• Input for this task:
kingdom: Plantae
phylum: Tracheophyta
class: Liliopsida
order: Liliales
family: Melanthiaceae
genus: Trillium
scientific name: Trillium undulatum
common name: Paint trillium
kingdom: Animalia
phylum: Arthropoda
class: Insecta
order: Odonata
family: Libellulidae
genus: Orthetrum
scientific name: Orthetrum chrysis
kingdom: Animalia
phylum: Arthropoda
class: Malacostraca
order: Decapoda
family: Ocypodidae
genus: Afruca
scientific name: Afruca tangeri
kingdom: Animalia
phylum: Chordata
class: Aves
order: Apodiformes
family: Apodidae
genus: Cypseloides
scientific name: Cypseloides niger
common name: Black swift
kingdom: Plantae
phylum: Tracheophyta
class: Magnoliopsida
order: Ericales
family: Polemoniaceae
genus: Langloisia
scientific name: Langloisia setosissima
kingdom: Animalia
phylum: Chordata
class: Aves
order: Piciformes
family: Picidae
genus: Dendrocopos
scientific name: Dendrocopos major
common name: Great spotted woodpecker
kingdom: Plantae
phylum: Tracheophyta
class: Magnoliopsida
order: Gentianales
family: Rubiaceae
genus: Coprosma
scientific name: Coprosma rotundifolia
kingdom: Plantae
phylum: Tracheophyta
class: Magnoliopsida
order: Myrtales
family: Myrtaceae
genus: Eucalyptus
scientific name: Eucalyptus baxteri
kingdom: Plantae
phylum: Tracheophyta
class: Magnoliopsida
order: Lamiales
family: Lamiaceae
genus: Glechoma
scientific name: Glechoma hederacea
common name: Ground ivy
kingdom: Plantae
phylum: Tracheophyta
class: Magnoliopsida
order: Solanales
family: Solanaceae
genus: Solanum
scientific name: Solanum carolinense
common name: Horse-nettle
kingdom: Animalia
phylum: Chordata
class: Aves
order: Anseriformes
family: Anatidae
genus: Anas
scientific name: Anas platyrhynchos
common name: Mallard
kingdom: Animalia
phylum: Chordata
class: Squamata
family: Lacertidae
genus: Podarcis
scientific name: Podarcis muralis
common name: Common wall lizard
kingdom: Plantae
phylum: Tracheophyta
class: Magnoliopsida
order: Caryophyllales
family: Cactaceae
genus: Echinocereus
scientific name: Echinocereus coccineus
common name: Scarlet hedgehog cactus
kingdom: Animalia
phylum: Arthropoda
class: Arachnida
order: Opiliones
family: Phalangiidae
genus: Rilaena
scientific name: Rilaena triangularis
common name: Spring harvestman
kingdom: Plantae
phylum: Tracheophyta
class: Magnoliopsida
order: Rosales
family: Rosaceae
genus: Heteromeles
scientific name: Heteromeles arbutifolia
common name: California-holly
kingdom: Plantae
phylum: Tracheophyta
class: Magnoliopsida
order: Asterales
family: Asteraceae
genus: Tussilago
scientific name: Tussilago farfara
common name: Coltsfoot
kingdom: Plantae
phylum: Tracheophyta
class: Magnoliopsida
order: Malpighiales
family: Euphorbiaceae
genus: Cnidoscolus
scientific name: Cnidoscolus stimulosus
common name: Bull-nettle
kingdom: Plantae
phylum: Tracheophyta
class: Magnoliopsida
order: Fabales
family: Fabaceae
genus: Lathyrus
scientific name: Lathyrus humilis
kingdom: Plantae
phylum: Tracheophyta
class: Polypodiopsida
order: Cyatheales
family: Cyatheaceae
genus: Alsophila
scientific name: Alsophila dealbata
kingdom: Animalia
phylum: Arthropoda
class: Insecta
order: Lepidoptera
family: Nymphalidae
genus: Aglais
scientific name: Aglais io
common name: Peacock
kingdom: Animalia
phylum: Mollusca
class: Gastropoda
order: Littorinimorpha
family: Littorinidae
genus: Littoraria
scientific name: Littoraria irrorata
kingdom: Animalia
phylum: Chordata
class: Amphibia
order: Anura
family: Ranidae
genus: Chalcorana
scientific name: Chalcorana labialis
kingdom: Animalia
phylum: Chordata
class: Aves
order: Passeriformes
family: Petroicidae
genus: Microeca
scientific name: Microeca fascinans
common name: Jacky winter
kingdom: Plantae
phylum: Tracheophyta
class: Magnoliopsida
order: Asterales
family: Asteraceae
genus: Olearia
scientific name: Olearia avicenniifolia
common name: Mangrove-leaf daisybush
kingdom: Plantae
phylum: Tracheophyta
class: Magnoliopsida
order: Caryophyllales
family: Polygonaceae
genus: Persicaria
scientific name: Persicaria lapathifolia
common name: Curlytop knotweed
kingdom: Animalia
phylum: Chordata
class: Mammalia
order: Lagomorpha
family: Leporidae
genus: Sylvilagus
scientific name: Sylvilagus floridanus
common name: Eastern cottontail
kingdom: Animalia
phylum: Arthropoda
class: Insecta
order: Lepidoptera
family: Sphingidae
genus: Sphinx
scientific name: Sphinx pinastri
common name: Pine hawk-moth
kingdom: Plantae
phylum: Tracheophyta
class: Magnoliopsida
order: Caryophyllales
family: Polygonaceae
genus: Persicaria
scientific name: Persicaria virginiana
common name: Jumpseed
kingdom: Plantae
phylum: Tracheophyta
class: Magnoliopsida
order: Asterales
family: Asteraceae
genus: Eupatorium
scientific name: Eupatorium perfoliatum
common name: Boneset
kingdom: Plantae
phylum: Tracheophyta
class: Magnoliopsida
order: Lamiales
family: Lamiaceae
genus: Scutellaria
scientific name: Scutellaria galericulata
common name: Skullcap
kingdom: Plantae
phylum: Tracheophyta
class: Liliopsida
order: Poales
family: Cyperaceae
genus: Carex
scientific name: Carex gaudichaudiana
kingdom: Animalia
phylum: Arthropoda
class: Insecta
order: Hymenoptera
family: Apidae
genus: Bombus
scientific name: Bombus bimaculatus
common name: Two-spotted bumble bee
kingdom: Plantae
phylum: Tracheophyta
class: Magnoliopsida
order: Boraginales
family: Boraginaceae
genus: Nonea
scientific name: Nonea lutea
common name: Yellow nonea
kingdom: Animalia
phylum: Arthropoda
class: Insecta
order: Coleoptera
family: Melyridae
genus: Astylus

• What to produce:
Please convert every line of the records above into a single numbered list, leaving out any blank lines.

• Finished task:
1. kingdom: Plantae
2. phylum: Tracheophyta
3. class: Liliopsida
4. order: Liliales
5. family: Melanthiaceae
6. genus: Trillium
7. scientific name: Trillium undulatum
8. common name: Paint trillium
9. kingdom: Animalia
10. phylum: Arthropoda
11. class: Insecta
12. order: Odonata
13. family: Libellulidae
14. genus: Orthetrum
15. scientific name: Orthetrum chrysis
16. kingdom: Animalia
17. phylum: Arthropoda
18. class: Malacostraca
19. order: Decapoda
20. family: Ocypodidae
21. genus: Afruca
22. scientific name: Afruca tangeri
23. kingdom: Animalia
24. phylum: Chordata
25. class: Aves
26. order: Apodiformes
27. family: Apodidae
28. genus: Cypseloides
29. scientific name: Cypseloides niger
30. common name: Black swift
31. kingdom: Plantae
32. phylum: Tracheophyta
33. class: Magnoliopsida
34. order: Ericales
35. family: Polemoniaceae
36. genus: Langloisia
37. scientific name: Langloisia setosissima
38. kingdom: Animalia
39. phylum: Chordata
40. class: Aves
41. order: Piciformes
42. family: Picidae
43. genus: Dendrocopos
44. scientific name: Dendrocopos major
45. common name: Great spotted woodpecker
46. kingdom: Plantae
47. phylum: Tracheophyta
48. class: Magnoliopsida
49. order: Gentianales
50. family: Rubiaceae
51. genus: Coprosma
52. scientific name: Coprosma rotundifolia
53. kingdom: Plantae
54. phylum: Tracheophyta
55. class: Magnoliopsida
56. order: Myrtales
57. family: Myrtaceae
58. genus: Eucalyptus
59. scientific name: Eucalyptus baxteri
60. kingdom: Plantae
61. phylum: Tracheophyta
62. class: Magnoliopsida
63. order: Lamiales
64. family: Lamiaceae
65. genus: Glechoma
66. scientific name: Glechoma hederacea
67. common name: Ground ivy
68. kingdom: Plantae
69. phylum: Tracheophyta
70. class: Magnoliopsida
71. order: Solanales
72. family: Solanaceae
73. genus: Solanum
74. scientific name: Solanum carolinense
75. common name: Horse-nettle
76. kingdom: Animalia
77. phylum: Chordata
78. class: Aves
79. order: Anseriformes
80. family: Anatidae
81. genus: Anas
82. scientific name: Anas platyrhynchos
83. common name: Mallard
84. kingdom: Animalia
85. phylum: Chordata
86. class: Squamata
87. family: Lacertidae
88. genus: Podarcis
89. scientific name: Podarcis muralis
90. common name: Common wall lizard
91. kingdom: Plantae
92. phylum: Tracheophyta
93. class: Magnoliopsida
94. order: Caryophyllales
95. family: Cactaceae
96. genus: Echinocereus
97. scientific name: Echinocereus coccineus
98. common name: Scarlet hedgehog cactus
99. kingdom: Animalia
100. phylum: Arthropoda
101. class: Arachnida
102. order: Opiliones
103. family: Phalangiidae
104. genus: Rilaena
105. scientific name: Rilaena triangularis
106. common name: Spring harvestman
107. kingdom: Plantae
108. phylum: Tracheophyta
109. class: Magnoliopsida
110. order: Rosales
111. family: Rosaceae
112. genus: Heteromeles
113. scientific name: Heteromeles arbutifolia
114. common name: California-holly
115. kingdom: Plantae
116. phylum: Tracheophyta
117. class: Magnoliopsida
118. order: Asterales
119. family: Asteraceae
120. genus: Tussilago
121. scientific name: Tussilago farfara
122. common name: Coltsfoot
123. kingdom: Plantae
124. phylum: Tracheophyta
125. class: Magnoliopsida
126. order: Malpighiales
127. family: Euphorbiaceae
128. genus: Cnidoscolus
129. scientific name: Cnidoscolus stimulosus
130. common name: Bull-nettle
131. kingdom: Plantae
132. phylum: Tracheophyta
133. class: Magnoliopsida
134. order: Fabales
135. family: Fabaceae
136. genus: Lathyrus
137. scientific name: Lathyrus humilis
138. kingdom: Plantae
139. phylum: Tracheophyta
140. class: Polypodiopsida
141. order: Cyatheales
142. family: Cyatheaceae
143. genus: Alsophila
144. scientific name: Alsophila dealbata
145. kingdom: Animalia
146. phylum: Arthropoda
147. class: Insecta
148. order: Lepidoptera
149. family: Nymphalidae
150. genus: Aglais
151. scientific name: Aglais io
152. common name: Peacock
153. kingdom: Animalia
154. phylum: Mollusca
155. class: Gastropoda
156. order: Littorinimorpha
157. family: Littorinidae
158. genus: Littoraria
159. scientific name: Littoraria irrorata
160. kingdom: Animalia
161. phylum: Chordata
162. class: Amphibia
163. order: Anura
164. family: Ranidae
165. genus: Chalcorana
166. scientific name: Chalcorana labialis
167. kingdom: Animalia
168. phylum: Chordata
169. class: Aves
170. order: Passeriformes
171. family: Petroicidae
172. genus: Microeca
173. scientific name: Microeca fascinans
174. common name: Jacky winter
175. kingdom: Plantae
176. phylum: Tracheophyta
177. class: Magnoliopsida
178. order: Asterales
179. family: Asteraceae
180. genus: Olearia
181. scientific name: Olearia avicenniifolia
182. common name: Mangrove-leaf daisybush
183. kingdom: Plantae
184. phylum: Tracheophyta
185. class: Magnoliopsida
186. order: Caryophyllales
187. family: Polygonaceae
188. genus: Persicaria
189. scientific name: Persicaria lapathifolia
190. common name: Curlytop knotweed
191. kingdom: Animalia
192. phylum: Chordata
193. class: Mammalia
194. order: Lagomorpha
195. family: Leporidae
196. genus: Sylvilagus
197. scientific name: Sylvilagus floridanus
198. common name: Eastern cottontail
199. kingdom: Animalia
200. phylum: Arthropoda
201. class: Insecta
202. order: Lepidoptera
203. family: Sphingidae
204. genus: Sphinx
205. scientific name: Sphinx pinastri
206. common name: Pine hawk-moth
207. kingdom: Plantae
208. phylum: Tracheophyta
209. class: Magnoliopsida
210. order: Caryophyllales
211. family: Polygonaceae
212. genus: Persicaria
213. scientific name: Persicaria virginiana
214. common name: Jumpseed
215. kingdom: Plantae
216. phylum: Tracheophyta
217. class: Magnoliopsida
218. order: Asterales
219. family: Asteraceae
220. genus: Eupatorium
221. scientific name: Eupatorium perfoliatum
222. common name: Boneset
223. kingdom: Plantae
224. phylum: Tracheophyta
225. class: Magnoliopsida
226. order: Lamiales
227. family: Lamiaceae
228. genus: Scutellaria
229. scientific name: Scutellaria galericulata
230. common name: Skullcap
231. kingdom: Plantae
232. phylum: Tracheophyta
233. class: Liliopsida
234. order: Poales
235. family: Cyperaceae
236. genus: Carex
237. scientific name: Carex gaudichaudiana
238. kingdom: Animalia
239. phylum: Arthropoda
240. class: Insecta
241. order: Hymenoptera
242. family: Apidae
243. genus: Bombus
244. scientific name: Bombus bimaculatus
245. common name: Two-spotted bumble bee
246. kingdom: Plantae
247. phylum: Tracheophyta
248. class: Magnoliopsida
249. order: Boraginales
250. family: Boraginaceae
251. genus: Nonea
252. scientific name: Nonea lutea
253. common name: Yellow nonea
254. kingdom: Animalia
255. phylum: Arthropoda
256. class: Insecta
257. order: Coleoptera
258. family: Melyridae
259. genus: Astylus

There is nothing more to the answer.